Mildred Pierce (1945)
Written by Ranald MacDougall
Directed by Michael Curtiz
I’ve come to realize Joan Crawford is a far more complicated person than pop culture has made her out to be. Most people think of “No wire hangers!” or some other element of Mommie Dearest. I wouldn’t doubt Crawford wasn’t a great mother, but she certainly feels like someone ahead of her time as an actress. The role of Mildred Pierce is not a glamorous one. She’s an older woman whose daughter steals the spotlight, but Pierce is also so complex and layered, making choices that can’t be seen as operating inside your standard binary thinking. It’s the rich nuance and texture you’d expect from a story written by James M. Cain, a predominately noir-leaning author.
Monte Beragon is murdered in the opening scene. He’s a wealthy playboy who was the second husband of local entrepreneur Mildred Pierce (Crawford). She’s told by the police her ex-husband Bert has confessed to the murder, but she knows that’s wrong. Thus the film takes us back four years to see how Mildred ended up in this horrible position. We see how Bert leaves her for another woman, how Mildred struggles to raise her two daughters, how eldest child Veda (Anny Blyth) becomes spoiled, and how Mildred becomes the head of a lucrative food business. All the while, Mildred is aware that the people she has surrounded herself with are a mix of genuinely loyal and craven opportunists. All this leads to that fateful night and the shooting, where Mildred’s entire world is destroyed.

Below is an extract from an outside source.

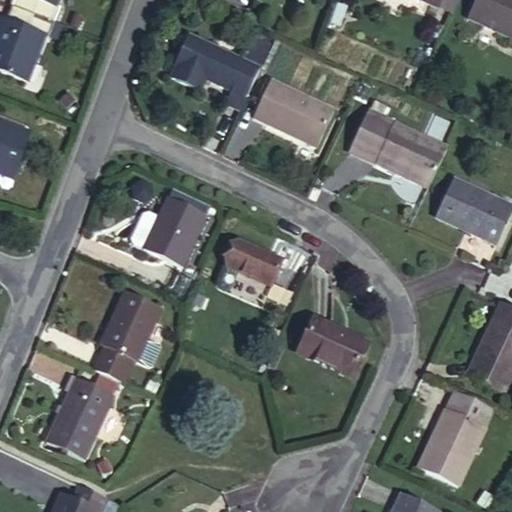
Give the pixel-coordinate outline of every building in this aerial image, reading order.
[(13,0),(10,9),(53,24),(58,10),(53,7),(56,0),(13,0)] [(444,0),(413,0),(439,12),(444,0)] [(461,0),(444,0),(439,12),(453,18),(461,0)] [(511,0),(476,0),(467,21),(511,40),(511,0)] [(53,24),(10,9),(5,23),(2,22),(0,26),(0,75),(25,85),(43,38),(47,40),(53,24)] [(61,28),(53,24),(47,40),(55,42),(61,28)] [(206,82),(245,100),(259,71),(188,38),(174,66),(177,68),(172,81),(199,96),(206,82)] [(271,83),(255,116),(270,122),(267,128),(318,150),(334,114),(271,83)] [(270,122),(255,116),(253,121),(267,128),(270,122)] [(429,188),(446,151),(375,118),(358,156),(429,188)] [(0,158),(10,130),(0,125),(0,158)] [(27,136),(10,130),(0,158),(0,172),(12,177),(27,136)] [(511,217),(511,208),(453,182),(436,220),(498,249),(511,217)] [(181,271),(205,219),(167,201),(158,221),(147,216),(142,218),(131,243),(133,248),(181,271)] [(282,263),(237,243),(225,269),(270,289),(282,263)] [(119,385),(121,386),(131,362),(137,366),(150,371),(154,369),(162,351),(160,347),(148,341),(162,310),(123,294),(109,324),(116,327),(104,350),(94,373),(119,385)] [(503,397),(511,377),(511,310),(500,306),(487,333),(496,337),(474,384),(503,397)] [(369,345),(315,320),(298,356),(352,382),(369,345)] [(98,348),(104,350),(116,327),(109,324),(98,348)] [(496,337),(487,333),(465,380),(474,384),(496,337)] [(94,373),(88,386),(113,397),(119,385),(94,373)] [(88,386),(76,381),(46,446),(83,462),(113,397),(88,386)] [(445,411),(431,439),(438,443),(422,475),(459,490),(486,430),(445,411)] [(438,443),(431,439),(416,472),(422,475),(438,443)] [(100,511),(105,501),(78,488),(72,503),(60,497),(53,511),(100,511)] [(436,511),(402,496),(393,511),(436,511)]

There was a cultural shift in America during World War II where women were propelled into a place of admiration for labor and independence. When the war wound down, and the men were returning home, there was an expectation that women would go back into being passive domestics. As we can see with the oppressive culture of the 1950s, for the most part, this did happen. However, women like Mildred wanted more, yet they lived in a society where men were the gatekeepers to becoming financially independent. Her purpose for the men she encounters is as a servant and sex object. When the news of her husband’s abandonment reaches his business partner Wally the man can’t wait to get over to the Pierce house and start ordering Mildred around. He knows masculinity is something Mildred needs to survive and plays into an established hierarchy.

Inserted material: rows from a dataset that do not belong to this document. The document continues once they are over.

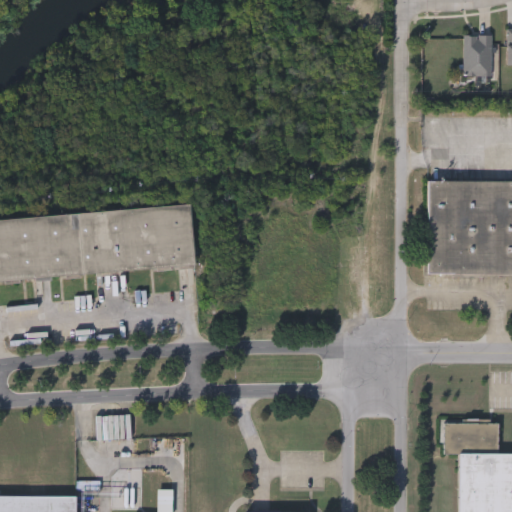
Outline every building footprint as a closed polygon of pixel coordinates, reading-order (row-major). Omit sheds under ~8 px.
[(490,76),(462,76),(462,34),(490,34),(490,76)] [(422,63),(422,38),(456,38),(456,63),(422,63)] [(511,181),(511,274),(427,274),(428,181),(511,181)] [(0,219),(189,201),(195,264),(0,283),(0,219)] [(511,511),(457,511),(458,455),(442,455),(442,421),(498,421),(498,454),(511,454),(511,511)] [(172,489),(172,511),(158,511),(158,489),(172,489)] [(76,511),(0,511),(0,495),(76,495),(76,511)]
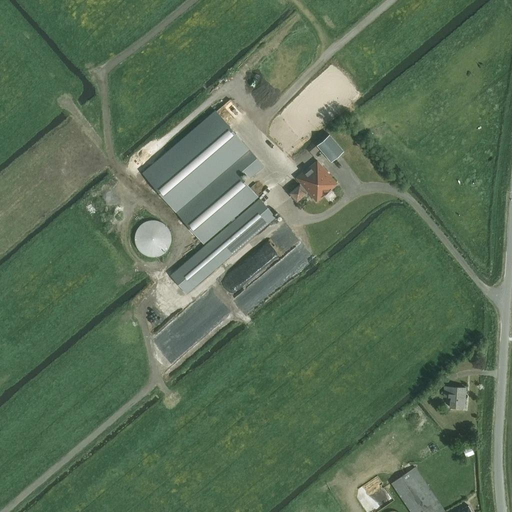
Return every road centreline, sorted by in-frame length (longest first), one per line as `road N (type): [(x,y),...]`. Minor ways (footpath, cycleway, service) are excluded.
road 1 (track): [(197,0),(102,71),(110,159),(63,100),(46,107)]
road 2 (tertiary): [(504,511),(499,457),(511,246)]
road 3 (track): [(112,162),(124,175),(235,87),(267,122)]
road 4 (track): [(112,162),(87,163),(0,227)]
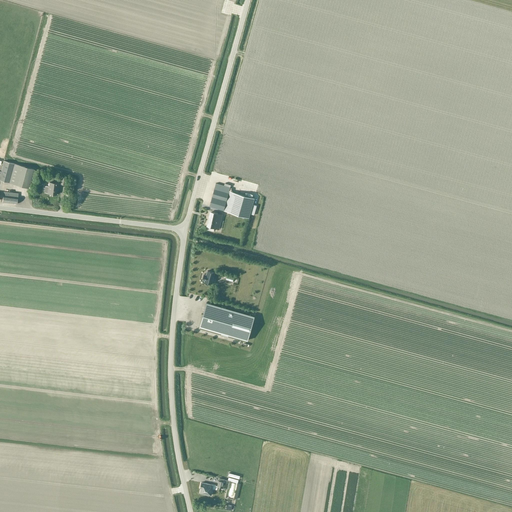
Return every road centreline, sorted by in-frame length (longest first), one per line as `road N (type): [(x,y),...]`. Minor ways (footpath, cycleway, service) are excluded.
road 1 (tertiary): [(189,511),(171,394),(184,230)]
road 2 (tertiary): [(184,230),(249,0)]
road 3 (tertiary): [(0,208),(184,230)]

This leads her to marry Monte, an act she views as entirely transactional, a move calculated to help her. And it infuriates men like Bert and Wally, who don’t care for Mildred taking control of the direction of her life. Monte helps fund her business venture not because he has faith in their success but because it gives him access to Mildred’s body. This food business grows directly out of how women were viewed at the time; they are domestics that feed the hungry, so she can pivot out of being a housewife by playing into these stereotypes.
There is an argument that the movie promotes ideas that women should stay out of the workplace. However, the horrors that befall Mildred can be traced back to her absence in the home. The terrible fates of her daughters might have been avoided if poor Mildred had just stayed at home and had snacks ready for afterschool. But, the life Mildred has access to is portending for her daughters. The misery she would have suffered by bending to Bert’s whims would inevitably be visited upon the girls with their own future partners. I would like to believe the film is defending women, but it’s a tough defense to make.
This was coming out amid high moralizing within American cinema, and film scholars have made some compelling arguments that Mildred Pierce is misogynistic propaganda meant to show women how being absent from the home will lead to the moral downfall of their children. If you look at the picture’s conclusion, we see Mildred walking into the sunset with Bert, who cheated on her and left the mother of his children. She’s leaving the workforce, and this is framed as a “happy ending.” Due to the Hays Code, Monte had to be murdered rather than just shot, and there had to be other dubious morality forced on the characters, which wasn’t present in Cain’s novel. That said, Mildred Pierce is a fantastically made noir film, but it should be approached with the understanding that its perspective is not kind towards women. Instead, it can be viewed as a horror film about being a woman in such oppressive circumstances and one of Michael Curtiz’s stronger theatrical accomplishments.